For the data below, report how many lines contain the string "elbow" and write nothing more.

------------------------

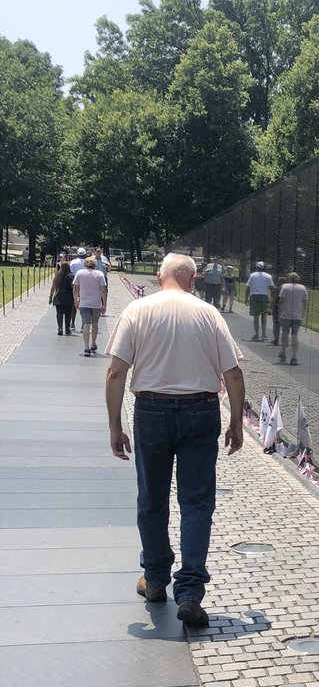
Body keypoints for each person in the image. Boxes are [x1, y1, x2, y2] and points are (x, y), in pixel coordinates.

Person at [104, 253, 246, 630]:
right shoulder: (209, 314)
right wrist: (235, 423)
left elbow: (116, 372)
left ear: (158, 275)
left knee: (151, 498)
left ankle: (154, 579)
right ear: (194, 278)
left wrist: (115, 425)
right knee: (197, 503)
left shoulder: (138, 311)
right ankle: (189, 592)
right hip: (201, 412)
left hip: (151, 411)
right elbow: (232, 374)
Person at [72, 255, 108, 357]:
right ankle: (93, 344)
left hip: (84, 302)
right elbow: (103, 290)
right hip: (96, 303)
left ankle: (86, 347)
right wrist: (104, 303)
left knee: (86, 323)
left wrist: (76, 300)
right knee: (95, 323)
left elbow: (75, 288)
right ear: (95, 264)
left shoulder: (80, 273)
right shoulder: (100, 274)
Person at [276, 272, 309, 365]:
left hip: (286, 314)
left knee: (285, 334)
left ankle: (283, 351)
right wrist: (303, 313)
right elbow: (305, 301)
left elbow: (281, 301)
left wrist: (279, 313)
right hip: (297, 315)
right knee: (295, 335)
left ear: (289, 278)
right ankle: (294, 356)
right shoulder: (302, 288)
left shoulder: (285, 287)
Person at [246, 261, 274, 342]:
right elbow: (271, 288)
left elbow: (248, 287)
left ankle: (256, 334)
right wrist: (272, 298)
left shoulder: (252, 275)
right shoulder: (268, 276)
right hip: (264, 296)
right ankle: (264, 333)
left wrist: (246, 298)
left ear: (256, 267)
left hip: (254, 296)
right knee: (264, 315)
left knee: (256, 316)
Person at [49, 260, 74, 335]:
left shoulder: (57, 275)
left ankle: (60, 328)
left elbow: (53, 287)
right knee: (68, 313)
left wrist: (50, 297)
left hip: (59, 295)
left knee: (59, 313)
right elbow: (73, 287)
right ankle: (67, 328)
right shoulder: (71, 276)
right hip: (68, 296)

------------------------

### SOLVED PROBLEM
10